*** Records provided ***

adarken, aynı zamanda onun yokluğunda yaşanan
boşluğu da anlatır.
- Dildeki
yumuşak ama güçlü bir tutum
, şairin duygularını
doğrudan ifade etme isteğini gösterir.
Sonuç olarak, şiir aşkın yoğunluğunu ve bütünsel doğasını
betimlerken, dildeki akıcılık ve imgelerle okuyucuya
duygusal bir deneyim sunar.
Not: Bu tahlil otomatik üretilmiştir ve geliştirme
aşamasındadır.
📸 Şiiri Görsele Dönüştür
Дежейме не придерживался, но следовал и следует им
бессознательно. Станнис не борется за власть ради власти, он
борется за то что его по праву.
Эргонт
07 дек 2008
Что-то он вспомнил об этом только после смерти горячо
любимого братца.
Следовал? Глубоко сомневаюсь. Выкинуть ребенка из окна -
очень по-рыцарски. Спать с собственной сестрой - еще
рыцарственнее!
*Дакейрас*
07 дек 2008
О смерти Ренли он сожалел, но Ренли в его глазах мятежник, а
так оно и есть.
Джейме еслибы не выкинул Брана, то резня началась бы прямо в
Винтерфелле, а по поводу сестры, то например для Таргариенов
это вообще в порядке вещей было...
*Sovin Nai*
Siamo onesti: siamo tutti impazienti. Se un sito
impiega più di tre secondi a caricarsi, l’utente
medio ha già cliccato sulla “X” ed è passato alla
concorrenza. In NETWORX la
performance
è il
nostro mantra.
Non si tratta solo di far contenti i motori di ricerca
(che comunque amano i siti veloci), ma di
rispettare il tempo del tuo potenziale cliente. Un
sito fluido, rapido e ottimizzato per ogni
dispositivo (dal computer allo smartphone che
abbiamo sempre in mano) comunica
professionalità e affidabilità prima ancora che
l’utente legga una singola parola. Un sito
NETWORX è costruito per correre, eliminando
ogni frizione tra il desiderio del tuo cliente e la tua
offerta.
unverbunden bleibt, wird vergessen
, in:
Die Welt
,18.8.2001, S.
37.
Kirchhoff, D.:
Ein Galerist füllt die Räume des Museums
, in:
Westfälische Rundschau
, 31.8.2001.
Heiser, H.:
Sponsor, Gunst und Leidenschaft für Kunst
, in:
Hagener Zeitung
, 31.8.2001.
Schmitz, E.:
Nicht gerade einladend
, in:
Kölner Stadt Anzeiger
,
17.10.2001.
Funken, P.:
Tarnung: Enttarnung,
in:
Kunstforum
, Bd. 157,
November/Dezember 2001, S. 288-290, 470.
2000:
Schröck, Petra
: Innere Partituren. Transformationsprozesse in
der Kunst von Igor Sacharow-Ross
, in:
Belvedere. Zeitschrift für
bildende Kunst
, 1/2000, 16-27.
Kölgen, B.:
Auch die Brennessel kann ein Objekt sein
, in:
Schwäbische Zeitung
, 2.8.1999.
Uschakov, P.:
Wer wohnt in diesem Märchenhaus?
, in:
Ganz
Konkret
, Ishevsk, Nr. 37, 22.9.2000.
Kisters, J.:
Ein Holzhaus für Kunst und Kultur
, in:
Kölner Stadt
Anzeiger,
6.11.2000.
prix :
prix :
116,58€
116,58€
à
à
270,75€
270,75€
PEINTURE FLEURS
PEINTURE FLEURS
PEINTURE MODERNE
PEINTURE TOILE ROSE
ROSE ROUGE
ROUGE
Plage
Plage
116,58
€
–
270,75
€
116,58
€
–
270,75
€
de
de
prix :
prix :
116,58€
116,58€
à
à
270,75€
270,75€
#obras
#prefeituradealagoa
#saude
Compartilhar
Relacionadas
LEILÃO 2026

*** End of Records provided ***

## What the task requires
Turn everything from the start of the entries down to the line containing "Джейме еслибы не" into a Markdown table with two columns, Row and Line: number each row, put one line per row, and skip blank lines.

## Result of the task
| Row | Line |
|---|---|
| 1 | adarken, aynı zamanda onun yokluğunda yaşanan |
| 2 | boşluğu da anlatır. |
| 3 | - Dildeki |
| 4 | yumuşak ama güçlü bir tutum |
| 5 | , şairin duygularını |
| 6 | doğrudan ifade etme isteğini gösterir. |
| 7 | Sonuç olarak, şiir aşkın yoğunluğunu ve bütünsel doğasını |
| 8 | betimlerken, dildeki akıcılık ve imgelerle okuyucuya |
| 9 | duygusal bir deneyim sunar. |
| 10 | Not: Bu tahlil otomatik üretilmiştir ve geliştirme |
| 11 | aşamasındadır. |
| 12 | 📸 Şiiri Görsele Dönüştür |
| 13 | Дежейме не придерживался, но следовал и следует им |
| 14 | бессознательно. Станнис не борется за власть ради власти, он |
| 15 | борется за то что его по праву. |
| 16 | Эргонт |
| 17 | 07 дек 2008 |
| 18 | Что-то он вспомнил об этом только после смерти горячо |
| 19 | любимого братца. |
| 20 | Следовал? Глубоко сомневаюсь. Выкинуть ребенка из окна - |
| 21 | очень по-рыцарски. Спать с собственной сестрой - еще |
| 22 | рыцарственнее! |
| 23 | *Дакейрас* |
| 24 | 07 дек 2008 |
| 25 | О смерти Ренли он сожалел, но Ренли в его глазах мятежник, а |
| 26 | так оно и есть. |
| 27 | Джейме еслибы не выкинул Брана, то резня началась бы прямо в |